19 novembre 2013 - 7:00

Il romanzo del Motor Show si arricchisce di una puntata. A ottobre 2013, la GL Events, organizzatrice del Motor Show di Bologna, annunciava: l'edizione numero 38, non si farà. Lo aveva anticipato il presidente della GL Events, Olivier Ginon: “A non volerlo è il mercato”. Ossia, le Case automobilistiche non hanno dimostrato interesse per la manifestazione, quindi facendo mancare le entrate relative all'affitto degli stand. Ma l'ex organizzatore del Motor Show, Alfredo Cazzola, si poi era presentato con un nuovo progetto: il Motor Show a Milano. E in effetti, tutto pareva stabilito, con tanto di pomposa conferenza stampa: il Salone dell'auto all'ombra della Madonnina, dal 10 al 21 dicembre 2014.

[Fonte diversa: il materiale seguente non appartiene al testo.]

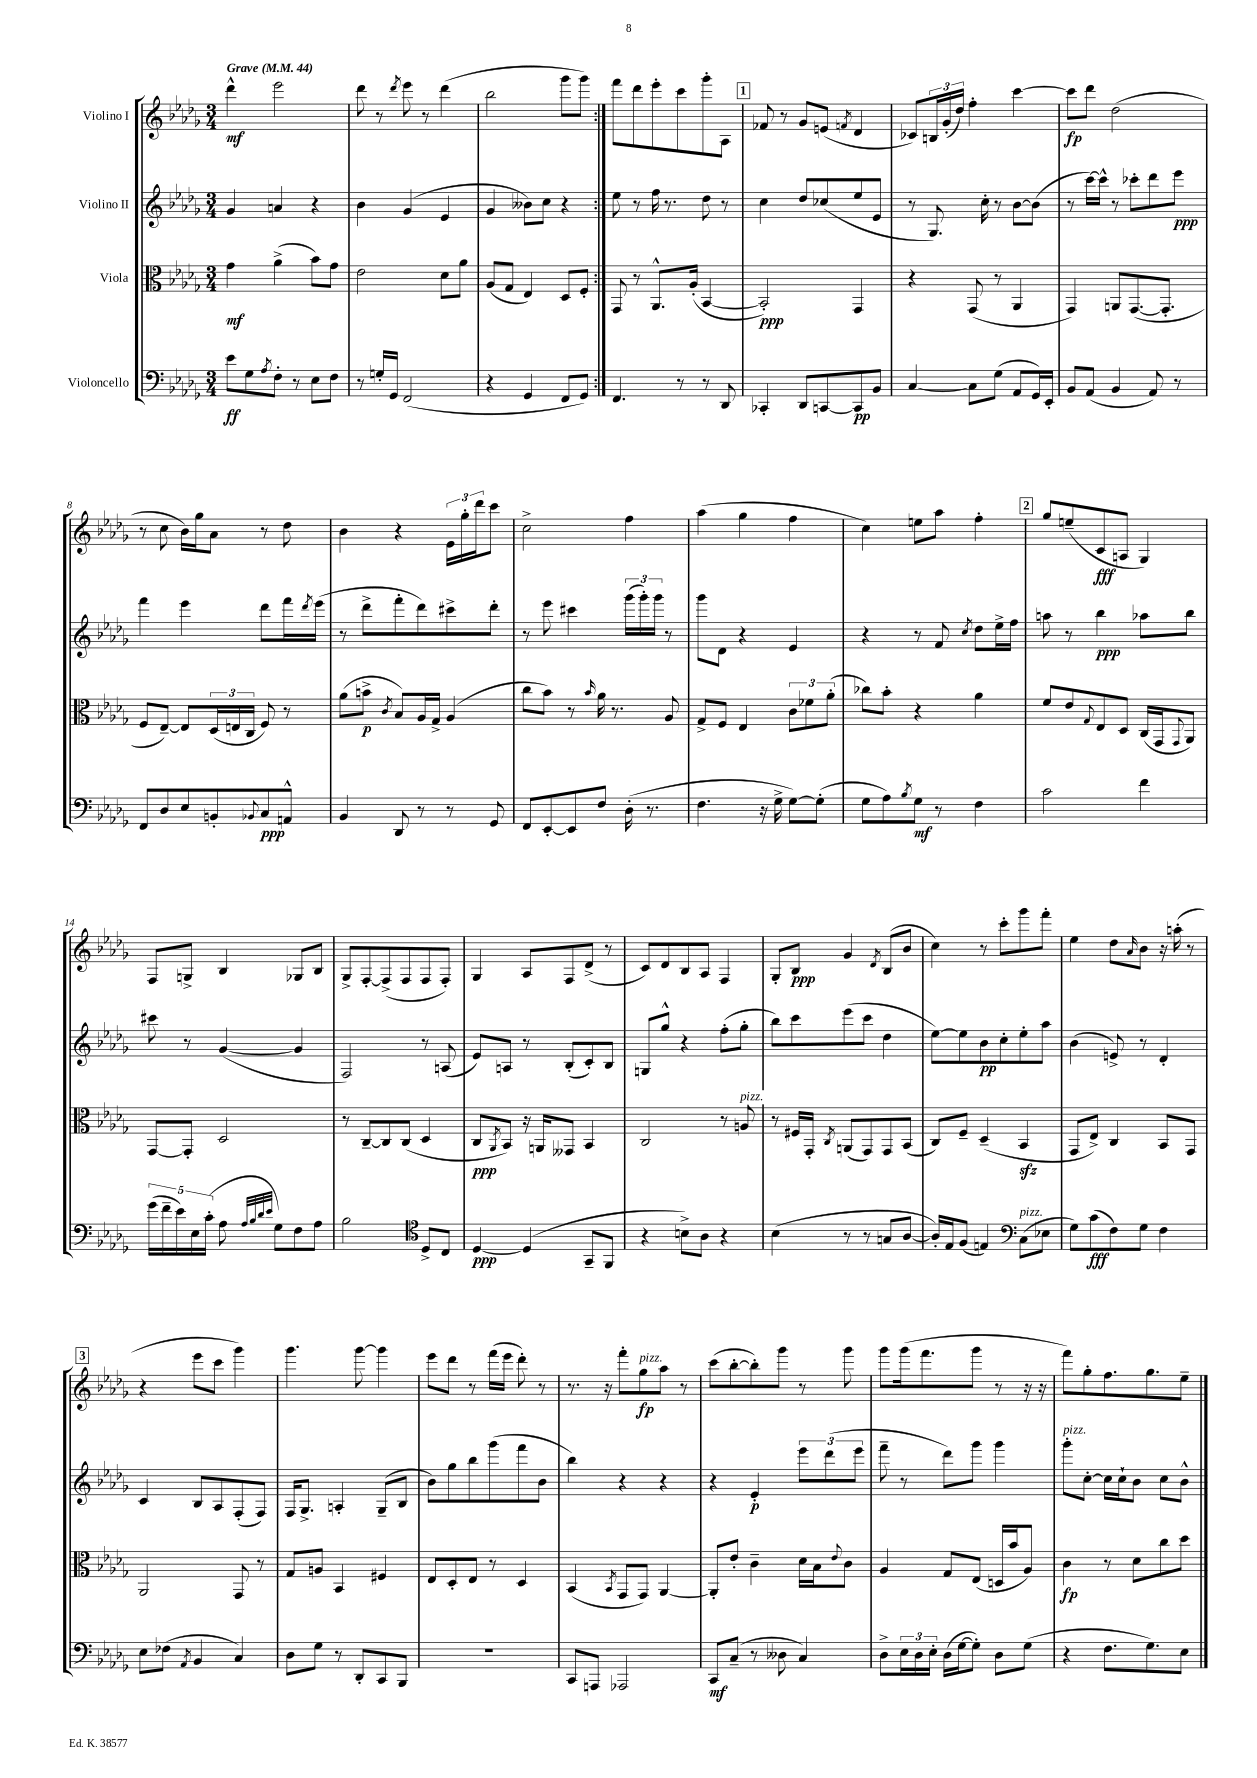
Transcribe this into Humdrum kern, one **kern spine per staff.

**kern	**kern	**kern	**kern
*staff4	*staff3	*staff2	*staff1
*clefF4	*clefC3	*clefG2	*clefG2
*k[b-e-a-d-g-]	*k[b-e-a-d-g-]	*k[b-e-a-d-g-]	*k[b-e-a-d-g-]
*M3/4	*M3/4	*M3/4	*M3/4
*MM44	*MM44	*MM44	*MM44
8e-	4g-	4g-	4ddd-^^
8G-	.	.	.
8qA-	.	.	.
8F'	(4a-^	4a	2eee-
8r	.	.	.
8E-	8b-)	4r	.
8F	8g-	.	.
=	=	=	=
8r	2e-	4b-	8ddd-
16G'	.	.	8r
16GG-	.	.	.
.	.	.	8qddd-
(2FF	.	(4g-	8eee-
.	.	.	8r
.	8d-	4e-	(4ddd-
.	8a-	.	.
=	=	=	=
4r	(8A-	4g-	2bb-
.	8G-	.	.
4GG-	4E-)	8b--)	.
.	.	8cc	.
8FF	8D-	4r	8ggg-
8GG-)	8F'	.	8ggg-)
=:|!	=:|!	=:|!	=:|!
4.FF	8GG-	8ee-	8fff
.	8r	8r	8ddd-
.	8.AA-^^	16ff	8eee-'
.	.	8.r	.
8r	.	.	8ccc
.	(16A-'	.	.
8r	[4BB-	8dd-	8ggg-'
8DD-	.	8r	8A-
=	=	=	=
4CC-'	2BB-'])	4cc	8f-
.	.	.	8r
8DD-	.	8dd-	8g-
[8CC	.	(8cc-	(8e
.	.	.	8qf
8CC]	4GG-	8ee-	4d-
8BB-	.	8e-	.
=	=	=	=
[4C	4r	8r	8c-)
.	.	8.G-)	24B
.	.	.	(24g-'
.	.	.	24dd-)
8C]	(8GG-	.	4ff'
.	.	16cc'	.
(8G-	8r	8r	.
8AA-	4AA-	[8b-	[4ccc
16GG-)	.	(8b-]	.
16EE-'	.	.	.
=	=	=	=
8BB-	4GG-)	8r	8ccc]
(8AA-	.	[16ccc)	8ddd-
.	.	16ccc^^]	.
4BB-	8AA	8r	(2dd-
.	([8.GG-	8ccc-'	.
8AA-)	.	8ddd-	.
.	8.GG-']	.	.
8r	.	8eee-	.
=	=	=	=
8FF	8F	4fff	8r
8D-	[8E-~)	.	8cc
8E-	8E-]	4eee-	16b-)
.	.	.	16gg-
8BB'	(24D-	.	8a-
.	24E	.	.
.	24C	.	.
8qqBB-	.	.	.
8C	8F)	8ddd-	8r
8AA^^	8r	16fff	8dd-
.	.	8qddd-	.
.	.	(16eee-	.
=	=	=	=
4BB-	(8a-	8r	4b-
.	8b^	8ddd-^	.
.	8qc	.	.
8DD-	8B-)	8fff'	4r
8r	16A-	8ddd-)	.
.	16G-^	.	.
8r	(4A-	8ccc#^	24e-
.	.	.	24gg-'
.	.	.	24ddd-
8GG-	.	8ddd-'	8ccc
=	=	=	=
8FF	8cc	8r	2cc^
[8EE-'	8b-)	8eee-	.
8EE-]	8r	4ccc#	.
.	16qqb-	.	.
8F	16a-	.	.
.	8.r	.	.
(16D-'	.	(24ggg-	4ff
.	.	24ggg-')	.
8.r	.	.	.
.	.	24ggg-	.
.	8A-	8r	.
=	=	=	=
4.F	8G-^	8ggg-	(4aa-
.	8F	8d-	.
.	4E-	4r	4gg-
16r	.	.	.
16G-^	.	.	.
[8G-)	12c	4e-	4ff
.	12f-	.	.
(8G-']	.	.	.
.	(12a-'	.	.
=	=	=	=
8G-	8cc-)	4r	4cc)
8A-)	8b-'	.	.
8qB-	.	.	.
8G-	4r	8r	8ee
8r	.	8f	8aa-
.	.	8qcc	.
4F	4a-	8dd-	4ff'
.	.	16ee-^	.
.	.	16ff	.
=	=	=	=
2c	8f	8aa	8gg-
.	8e-	8r	(8ee~
.	8qqG-	.	.
.	8E-	4bb-	8c
.	8D-	.	8A
4f	(16C	8aa-	4G-)
.	16GG-	.	.
.	8qqGG-	.	.
.	8AA-)	8bb-	.
=	=	=	=
(20g-	[8GG-	8ccc#	8F
20f~	.	.	.
20e-)	.	.	.
.	8GG-']	8r	8G^
20E-	.	.	.
(20c'	.	.	.
8A-	2D-	([4g-	4B-
32qqA-	.	.	.
32qqB-	.	.	.
32qqd-	.	.	.
32qqe-	.	.	.
8G-)	.	.	.
8F	.	4g-]	8G-
8A-	.	.	8B-
=	=	=	=
2B-	8r	2F)	8G-^
.	[8C~	.	[8F'
.	8C]	.	(8F^]
.	(8C	.	8F
*clefC4	*	*	*
8D-^	4D-	8r	8F
8C	.	(8A	8F')
=	=	=	=
[4D-	8C	8e-)	4G-
.	8qAA-	.	.
.	8BB-)	8A	.
(4D-]	16r	8r	8A-
.	16AA	.	.
.	8GG--	(8B-'	8F
8GG-~	4BB-	8c')	(8d-^
8FF	.	8B-	8r
=	=	=	=
4r	2C	8G	8c)
.	.	8gg-^^	8d-
8B^)	.	4r	8B-
8A-	.	.	8A-
4r	8r	(8ff'	4F
.	8A	8gg-'	.
=	=	=	=
(4B-	8r	8bb-)	8G-'
.	16F#	8ccc	8B-
.	16GG-'	.	.
.	8qC	.	.
8r	(8AA	(8eee-	4g-
8r	8GG-)	8ccc	.
.	.	.	8qd-
8G	8GG-	4dd-	(8B-
[8A-	(8BB-	.	8b-
=	=	=	=
16A-'])	8C)	[8ee-)	4cc)
16E-	.	.	.
(8F	8F~	8ee-]	.
4E)	(4D-~	8b-	8r
.	.	8cc'	8ccc'
*clefF4	*	*	*
(8C	4BB-	8ee-'	8ggg-
8E-	.	8aa-	8fff'
=	=	=	=
8G-)	8GG-	(4b-	4ee-
(8c	8E-^)	.	.
8F)	4C	8e^)	8dd-
.	.	.	16qqa-
8G-	.	8r	8b-
4F	8BB-	4d-'	16r
.	.	.	(16aa'
.	8GG-	.	8r
=	=	=	=
8E-	2AA-	4c	4r
(8F-	.	.	.
8qAA-	.	.	.
4BB-	.	8B-	8eee-
.	.	8A-	8ccc
4C)	8GG-	(8F'	4ggg-)
.	8r	8F)	.
=	=	=	=
8D-	8G-	16F	4.ggg-
.	.	8.G-^	.
8G-	8A	.	.
8r	4BB-	4A'	.
8DD-'	.	.	[8ggg-
8CC	4F#	(8G-~	4ggg-]
8BBB-	.	8B-	.
=	=	=	=
2.r	8E-	8b-)	8eee-
.	8D-'	8gg-	8ddd-
.	8E-	8bb-	8r
.	8r	(8ggg-	(16fff
.	.	.	16eee-
.	4D-	8fff	8ddd-')
.	.	8b-	8r
=	=	=	=
8CC	(4BB-	4bb-)	8.r
8AAA	.	.	.
.	.	.	16r
.	8qBB-	.	.
2AAA-	8GG-	4r	8fff'
.	8GG-)	.	8gg-
.	[4AA-	4r	8aa-
.	.	.	8r
=	=	=	=
8CC	8AA-']	4r	(8ccc
(8C~	8e-'	.	[8bb-'
8r	4c~	4e-'	8bb-'])
8D--	.	.	8ggg-
4C)	16d-	12eee-	8r
.	16B-	.	.
.	.	(12ddd-	.
.	8qqe-	.	.
.	8c	.	8ggg-
.	.	12eee-	.
=	=	=	=
8D-^	4A-	8fff~	8ggg-
24E-	.	8r	(16ggg-
24D-	.	.	.
.	.	.	8.fff
24E-'	.	.	.
(16D-	8G-	8ddd-)	.
[16G-	.	.	.
8G-'])	(8E-	8ggg-	8ggg-
8D-	16D	4ggg-	8r
.	16b-	.	.
(8G-	8A-)	.	16r
.	.	.	16r
=	=	=	=
4r	4c	8ggg-'	8fff)
.	.	[8cc'	8gg-'
8.F	8r	16cc]	8.ff
.	.	16cc`	.
.	8d-	8b-	.
8.G-)	.	.	8.gg-
.	8cc	8cc	.
8E-	8dd-	8b-^^	8ee-~
==	==	==	==
*-	*-	*-	*-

UNA FORMULA INTERNAZIONALE – Si parlava, per Milano, di una formula nuova e internazionale, con la presenza delle più importanti Case automobilistiche, Fiat in testa: “Non si può guidare un ente fieristico, senza competenze manageriali, né trattare di salone dell'auto senza conoscere il settore – aveva detto Cazzola -. Che Bologna abbia perso la manifestazione dell'auto credo che ai nostri politici non importi granché: le proteste di questi giorni fanno parte del teatrino”. E subito era partito il contrattacco di Bologna che accusava Milano di averle scippato il Motor Show. Non erano sfuggite, nel capoluogo lombardo, le parole pronunciate sabato dal sindaco di Bologna Virginio Merola e del presidente della Fiera felsinea Duccio Campagnoli, che avevano messo nel mirino l'imprenditore Alfredo Cazzola: questi, dopo aver gestito per anni il Motor Show di Bologna, ora è pronto a organizzare un evento simile a Milano, in collaborazione con Fiera Milano, dal 10 al 21 dicembre del 2014. Stesso mese e stesso anno in cui Bologna, dopo la pausa di riflessione di quest'anno, intende riproporre la sua manifestazione motoristica di proprietà dei francesi di GL Events, a cui il Motor Show bolognese venne venduto proprio da Cazzola.

COLPO DI SCENA – A mettere dubbi sul progetto milanese ecco ora Fiat: “Non crediamo esistano le condizioni per far nascere un nuovo Salone. Pensiamo che il Salone di Francoforte, che si alterna annualmente a quello di Parigi, e soprattutto il motorshow di Ginevra siano più che sufficienti per l'esigenza dei produttori, dei media e del pubblico. Le difficoltà dei mercati hanno portato in questi ultimi anni alla chiusura di importanti sedi espositive in grandi città europee”. Davvero una secchiata d'acqua gelida, d'improvviso, sul possibile Salone di Milano.

NIENTE MIRACOLO A MILANO? – Miracolo a Milano: così aveva definito il suo progetto Alfredo Cazzola. Adesso il suo sogno è già infranto? È presto per dirlo, perché manca un anno prima dell'ora “X”. Ma dopo il massiccio “uppercut” di Fiat all'idea di Cazzola, la strada diventa ancora più irta di ostacoli: un'avventura che comincia male, dopo l'iniziale entusiasmo registrato nelle prime ore seguite all'annuncio di Cazzola. Le domande sono: Cazzola sapeva già che Fiat non era entusiasta dell'idea di un nuovo Salone dell'auto, oppure è stato colto di sorpresa? E adesso, le altre Case si lasceranno influenzare dal pesante no del Lingotto?